▶ **AUFGABE**
Schreibe die Zeilen aller Einträge noch einmal ab und tausche dabei „common name“ gegen „vernacular name“ aus. Alles andere bleibt unverändert.

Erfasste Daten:
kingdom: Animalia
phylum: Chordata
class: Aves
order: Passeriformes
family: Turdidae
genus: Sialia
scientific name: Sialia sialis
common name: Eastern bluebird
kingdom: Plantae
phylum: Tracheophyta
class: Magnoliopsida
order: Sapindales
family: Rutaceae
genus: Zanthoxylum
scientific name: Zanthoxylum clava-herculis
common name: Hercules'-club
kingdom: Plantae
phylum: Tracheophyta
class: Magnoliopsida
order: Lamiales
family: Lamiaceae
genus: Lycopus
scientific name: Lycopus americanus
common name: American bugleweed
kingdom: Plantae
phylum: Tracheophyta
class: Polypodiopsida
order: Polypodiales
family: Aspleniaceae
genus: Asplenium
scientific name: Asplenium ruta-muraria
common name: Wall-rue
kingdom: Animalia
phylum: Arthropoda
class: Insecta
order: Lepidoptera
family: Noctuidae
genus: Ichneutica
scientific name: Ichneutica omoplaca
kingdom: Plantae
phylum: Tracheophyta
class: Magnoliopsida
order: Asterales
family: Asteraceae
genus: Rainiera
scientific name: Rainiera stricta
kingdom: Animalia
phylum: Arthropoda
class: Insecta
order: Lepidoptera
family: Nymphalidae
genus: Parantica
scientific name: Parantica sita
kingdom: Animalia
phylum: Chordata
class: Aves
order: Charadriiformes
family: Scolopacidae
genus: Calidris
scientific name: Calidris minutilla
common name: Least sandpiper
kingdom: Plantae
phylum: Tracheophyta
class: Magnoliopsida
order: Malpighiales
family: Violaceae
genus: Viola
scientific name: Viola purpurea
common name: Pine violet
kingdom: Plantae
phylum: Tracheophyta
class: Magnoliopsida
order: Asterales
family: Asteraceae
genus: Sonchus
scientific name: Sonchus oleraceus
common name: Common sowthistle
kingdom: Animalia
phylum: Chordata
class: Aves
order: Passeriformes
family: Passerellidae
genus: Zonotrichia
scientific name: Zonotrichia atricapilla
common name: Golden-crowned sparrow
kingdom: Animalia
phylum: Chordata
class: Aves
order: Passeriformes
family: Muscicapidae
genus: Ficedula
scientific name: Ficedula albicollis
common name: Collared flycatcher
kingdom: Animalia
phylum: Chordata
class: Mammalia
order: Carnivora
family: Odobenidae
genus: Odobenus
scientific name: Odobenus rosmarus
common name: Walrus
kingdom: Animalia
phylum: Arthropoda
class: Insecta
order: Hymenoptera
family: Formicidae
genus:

▶ **LÖSUNG**
kingdom: Animalia
phylum: Chordata
class: Aves
order: Passeriformes
family: Turdidae
genus: Sialia
scientific name: Sialia sialis
vernacular name: Eastern bluebird
kingdom: Plantae
phylum: Tracheophyta
class: Magnoliopsida
order: Sapindales
family: Rutaceae
genus: Zanthoxylum
scientific name: Zanthoxylum clava-herculis
vernacular name: Hercules'-club
kingdom: Plantae
phylum: Tracheophyta
class: Magnoliopsida
order: Lamiales
family: Lamiaceae
genus: Lycopus
scientific name: Lycopus americanus
vernacular name: American bugleweed
kingdom: Plantae
phylum: Tracheophyta
class: Polypodiopsida
order: Polypodiales
family: Aspleniaceae
genus: Asplenium
scientific name: Asplenium ruta-muraria
vernacular name: Wall-rue
kingdom: Animalia
phylum: Arthropoda
class: Insecta
order: Lepidoptera
family: Noctuidae
genus: Ichneutica
scientific name: Ichneutica omoplaca
kingdom: Plantae
phylum: Tracheophyta
class: Magnoliopsida
order: Asterales
family: Asteraceae
genus: Rainiera
scientific name: Rainiera stricta
kingdom: Animalia
phylum: Arthropoda
class: Insecta
order: Lepidoptera
family: Nymphalidae
genus: Parantica
scientific name: Parantica sita
kingdom: Animalia
phylum: Chordata
class: Aves
order: Charadriiformes
family: Scolopacidae
genus: Calidris
scientific name: Calidris minutilla
vernacular name: Least sandpiper
kingdom: Plantae
phylum: Tracheophyta
class: Magnoliopsida
order: Malpighiales
family: Violaceae
genus: Viola
scientific name: Viola purpurea
vernacular name: Pine violet
kingdom: Plantae
phylum: Tracheophyta
class: Magnoliopsida
order: Asterales
family: Asteraceae
genus: Sonchus
scientific name: Sonchus oleraceus
vernacular name: Common sowthistle
kingdom: Animalia
phylum: Chordata
class: Aves
order: Passeriformes
family: Passerellidae
genus: Zonotrichia
scientific name: Zonotrichia atricapilla
vernacular name: Golden-crowned sparrow
kingdom: Animalia
phylum: Chordata
class: Aves
order: Passeriformes
family: Muscicapidae
genus: Ficedula
scientific name: Ficedula albicollis
vernacular name: Collared flycatcher
kingdom: Animalia
phylum: Chordata
class: Mammalia
order: Carnivora
family: Odobenidae
genus: Odobenus
scientific name: Odobenus rosmarus
vernacular name: Walrus
kingdom: Animalia
phylum: Arthropoda
class: Insecta
order: Hymenoptera
family: Formicidae
genus:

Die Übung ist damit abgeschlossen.